1
votes

Enviroment: 800GB Postgres-Database (OpenSuse)

Normal Restore-Process:

  • You have pg_basebackup to restore (from let's say: every Saturday)
  • You have WAL files from last Saturday to today
  • First: Restore with pg_basebackup
  • Then: Update database with WAL-files to have newest data. (with recovery.conf)

My Idea:
Why do every week big pg_basebackup and copy 800GB over Internet to NAS, when you have everyday incremental Backups with some backup-software.
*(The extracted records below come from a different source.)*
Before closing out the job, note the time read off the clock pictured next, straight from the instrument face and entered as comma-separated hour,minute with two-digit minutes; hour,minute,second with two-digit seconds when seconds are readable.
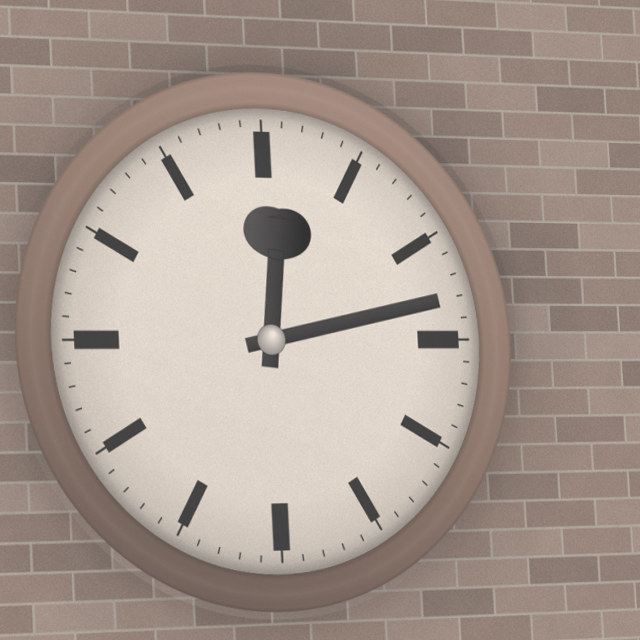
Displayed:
12,13
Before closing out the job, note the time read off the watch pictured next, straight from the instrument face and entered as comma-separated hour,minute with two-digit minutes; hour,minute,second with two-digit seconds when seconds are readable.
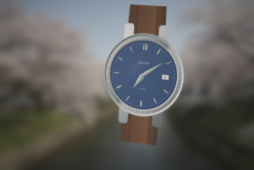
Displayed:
7,09
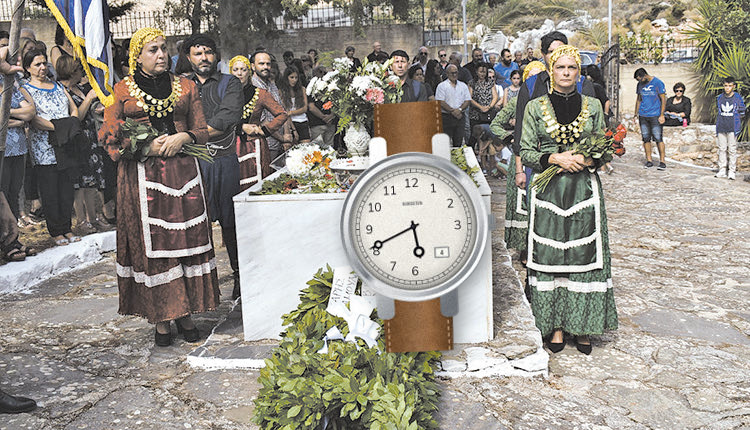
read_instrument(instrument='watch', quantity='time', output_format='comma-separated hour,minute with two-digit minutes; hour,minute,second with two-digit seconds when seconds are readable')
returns 5,41
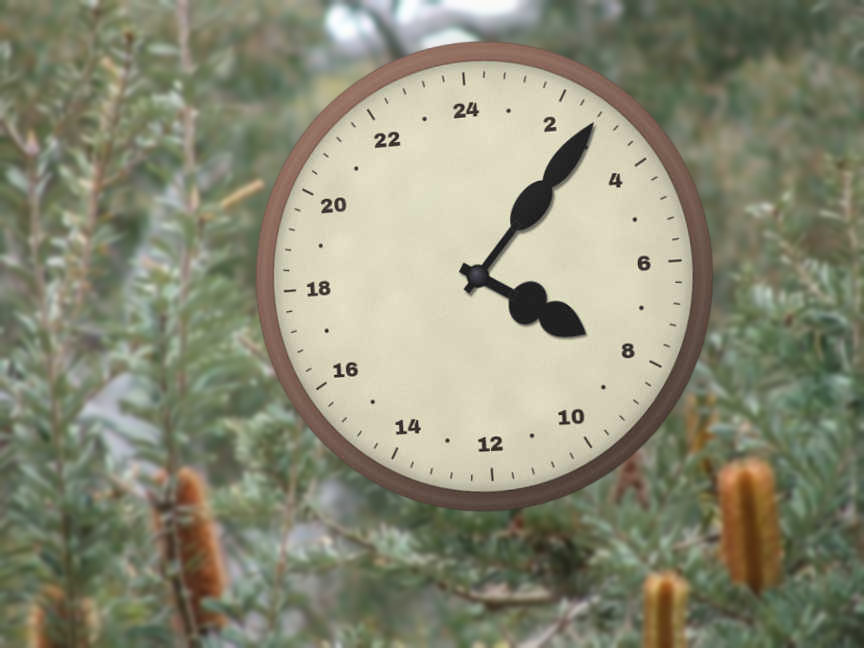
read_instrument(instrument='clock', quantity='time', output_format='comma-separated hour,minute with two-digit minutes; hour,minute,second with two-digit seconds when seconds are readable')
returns 8,07
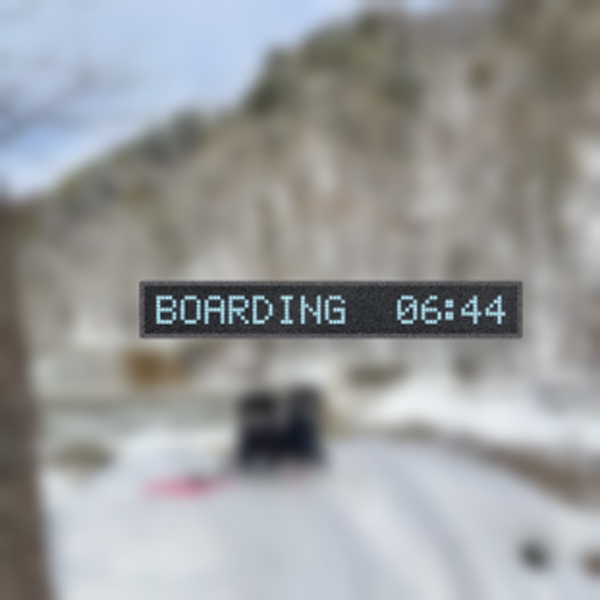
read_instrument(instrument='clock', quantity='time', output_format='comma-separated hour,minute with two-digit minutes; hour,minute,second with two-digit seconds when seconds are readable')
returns 6,44
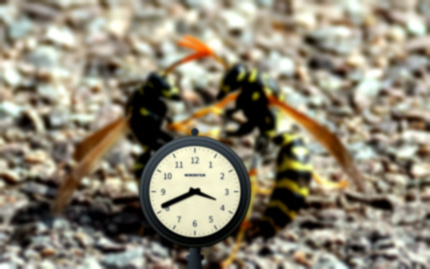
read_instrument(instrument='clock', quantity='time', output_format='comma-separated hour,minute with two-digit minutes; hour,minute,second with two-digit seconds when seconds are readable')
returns 3,41
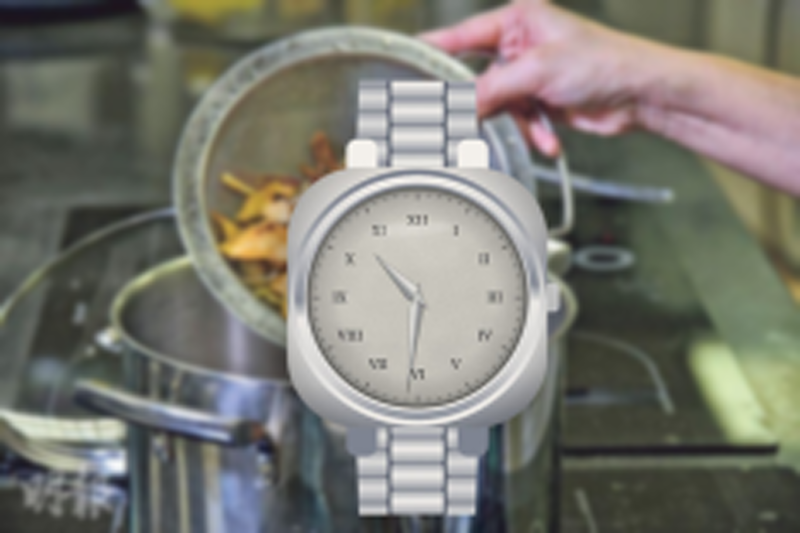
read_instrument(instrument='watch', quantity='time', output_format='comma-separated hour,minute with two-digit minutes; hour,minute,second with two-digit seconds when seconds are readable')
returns 10,31
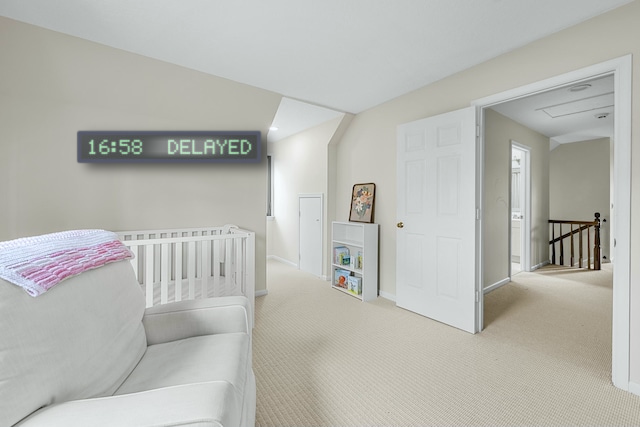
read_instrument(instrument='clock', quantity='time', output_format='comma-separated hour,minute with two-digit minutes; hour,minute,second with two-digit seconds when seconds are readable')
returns 16,58
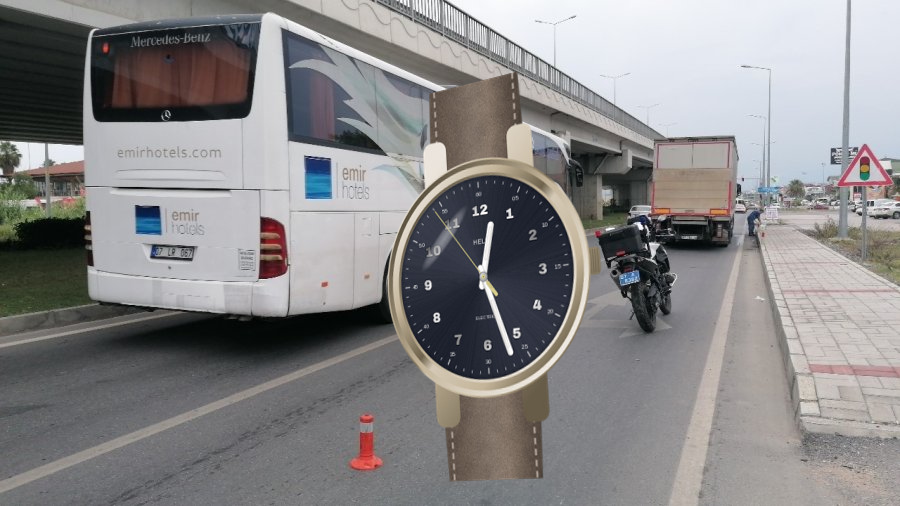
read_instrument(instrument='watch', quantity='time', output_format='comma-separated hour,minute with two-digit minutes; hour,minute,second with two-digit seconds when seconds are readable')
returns 12,26,54
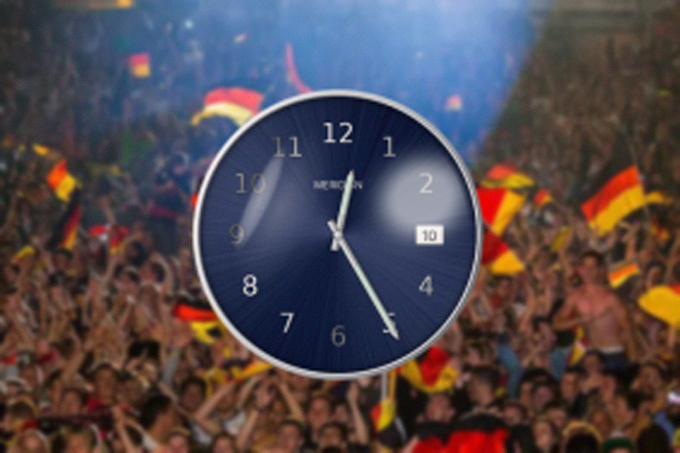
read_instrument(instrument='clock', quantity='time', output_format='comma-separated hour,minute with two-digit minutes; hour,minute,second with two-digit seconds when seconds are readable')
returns 12,25
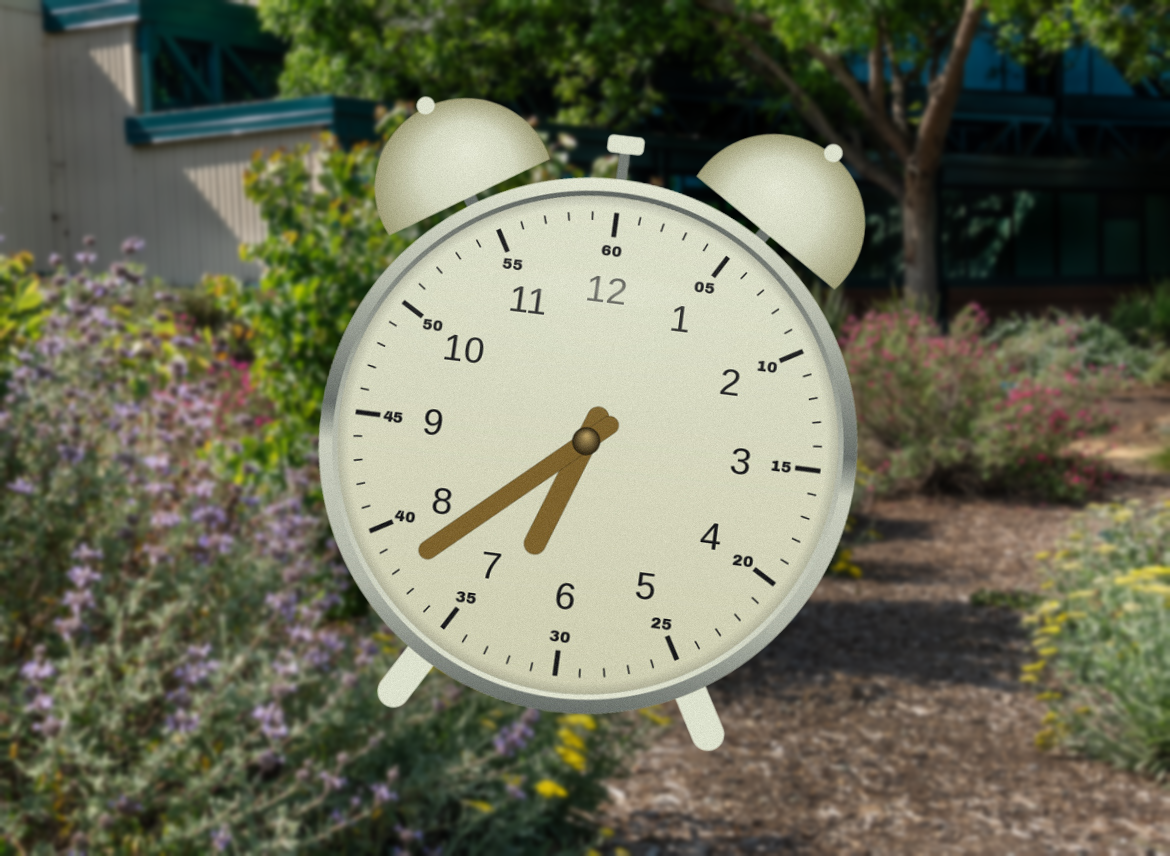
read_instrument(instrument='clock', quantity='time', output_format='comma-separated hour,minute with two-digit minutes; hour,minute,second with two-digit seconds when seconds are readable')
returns 6,38
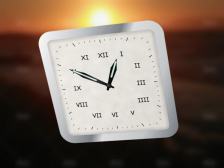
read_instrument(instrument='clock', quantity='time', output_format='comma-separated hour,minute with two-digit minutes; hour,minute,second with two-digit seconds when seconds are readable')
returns 12,50
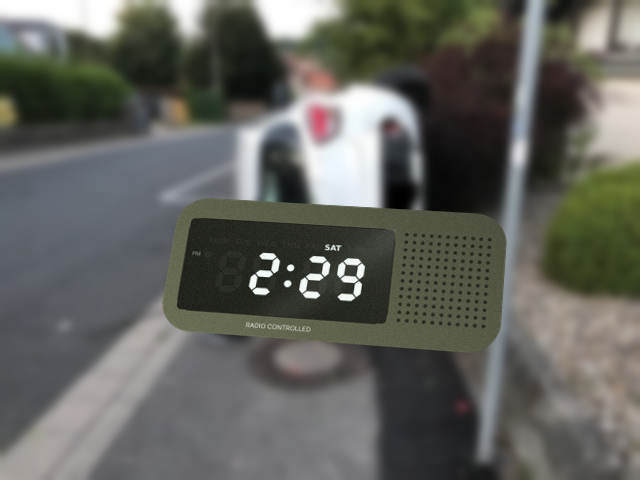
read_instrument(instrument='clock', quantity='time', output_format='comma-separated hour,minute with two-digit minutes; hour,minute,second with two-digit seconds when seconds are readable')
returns 2,29
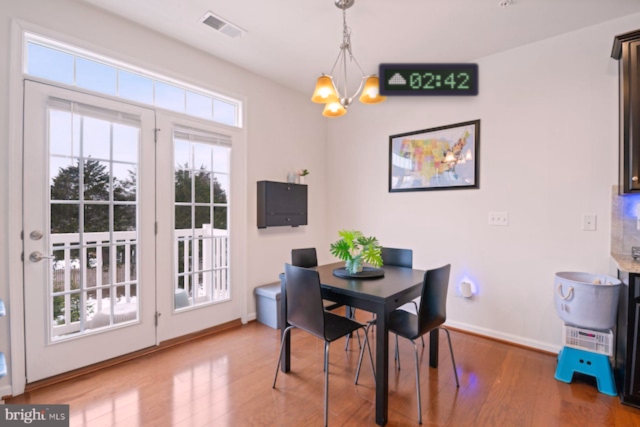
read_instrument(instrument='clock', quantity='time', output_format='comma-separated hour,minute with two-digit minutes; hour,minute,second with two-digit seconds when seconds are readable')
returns 2,42
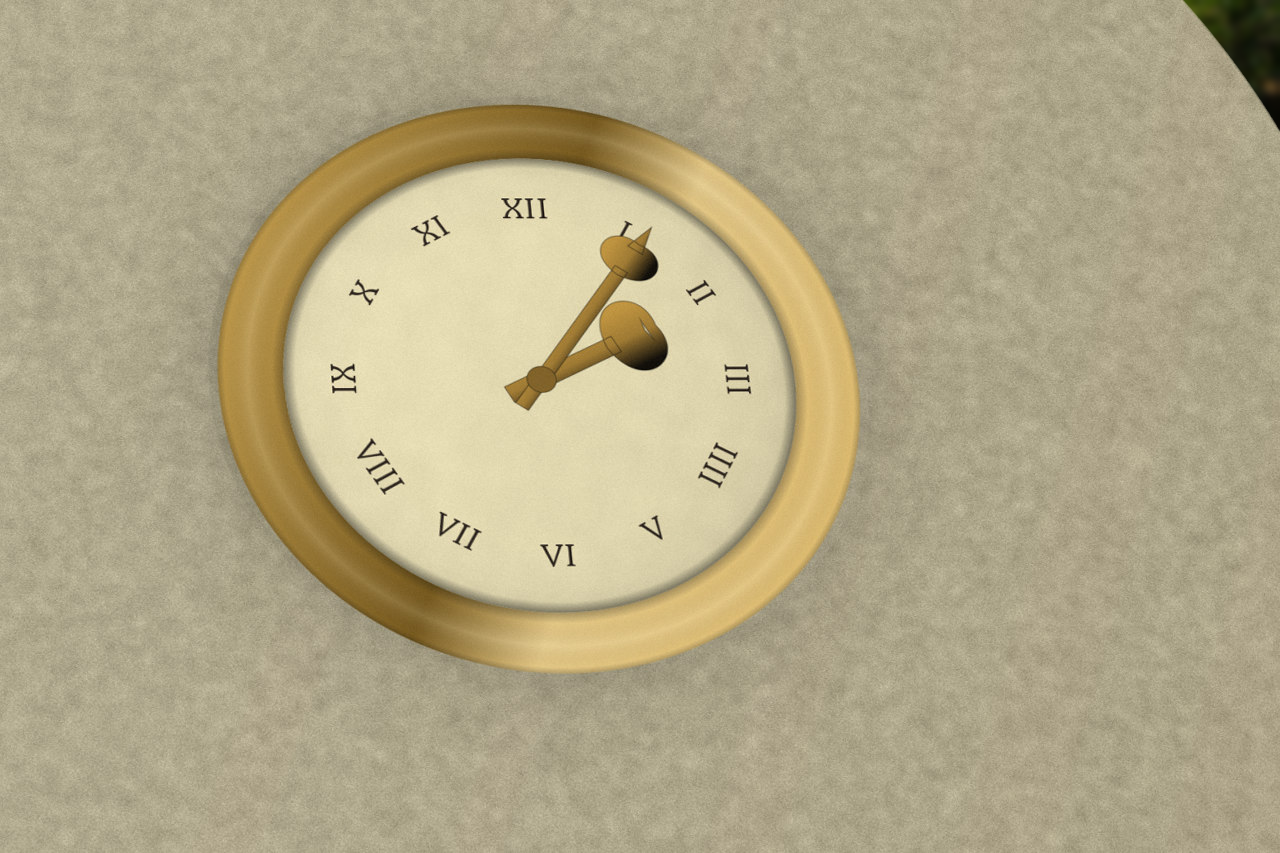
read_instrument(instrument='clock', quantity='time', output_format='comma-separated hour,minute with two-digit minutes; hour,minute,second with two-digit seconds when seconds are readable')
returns 2,06
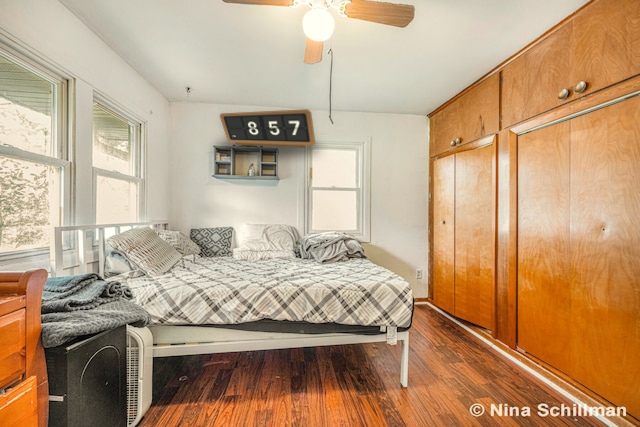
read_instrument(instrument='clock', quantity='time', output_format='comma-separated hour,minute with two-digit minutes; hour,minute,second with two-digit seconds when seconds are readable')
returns 8,57
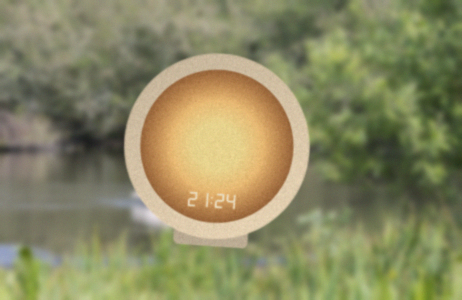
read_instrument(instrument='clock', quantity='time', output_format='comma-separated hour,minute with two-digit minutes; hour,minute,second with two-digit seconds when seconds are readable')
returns 21,24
  • Restore complete database-vm (stand yesterday)
  • Add WAL-files (restore) to bring this vm-clone up to date.

Now i've done:

  • I restored a vm
  • create recovery.conf

    restore_command = 'cp /.../%f %p'

  • rcpostgresql start

I get following errors:

2017-05-09 16:46:07.780 CEST [2938]: [1-1] user=,db=,app=,client= LOG:  database system was shut down at 2017-05-09 16:45:47 CEST
2017-05-09 16:46:07.780 CEST [2938]: [2-1] user=,db=,app=,client= LOG:  starting archive recovery
2017-05-09 16:46:08.588 CEST [2952]: [1-1] user=[unknown],db=[unknown],app=[unknown],client=[local] LOG:  connection received: host=[local]
2017-05-09 16:46:08.588 CEST [2952]: [2-1] user=postgres,db=postgres,app=[unknown],client=[local] FATAL:  the database system is starting up
2017-05-09 16:46:09.391 CEST [2938]: [3-1] user=,db=,app=,client= LOG:  restored log file "000000010000070D0000008A" from archive
2017-05-09 16:46:09.434 CEST [2938]: [4-1] user=,db=,app=,client= LOG:  contrecord is requested by 70D/8A000028
2017-05-09 16:46:09.434 CEST [2938]: [5-1] user=,db=,app=,client= LOG:  invalid primary checkpoint record
2017-05-09 16:46:09.434 CEST [2938]: [6-1] user=,db=,app=,client= LOG:  invalid secondary checkpoint link in control file
2017-05-09 16:46:09.434 CEST [2938]: [7-1] user=,db=,app=,client= PANIC:  could not locate a valid checkpoint record
2017-05-09 16:46:09.434 CEST [2936]: [4-1] user=,db=,app=,client= LOG:  startup process (PID 2938) was terminated by signal 6: Aborted
2017-05-09 16:46:09.434 CEST [2936]: [5-1] user=,db=,app=,client= LOG:  aborting startup due to startup process failure

After pg_resetxlog the next WAL-file was restored. and i get same error (with next wal-file-name)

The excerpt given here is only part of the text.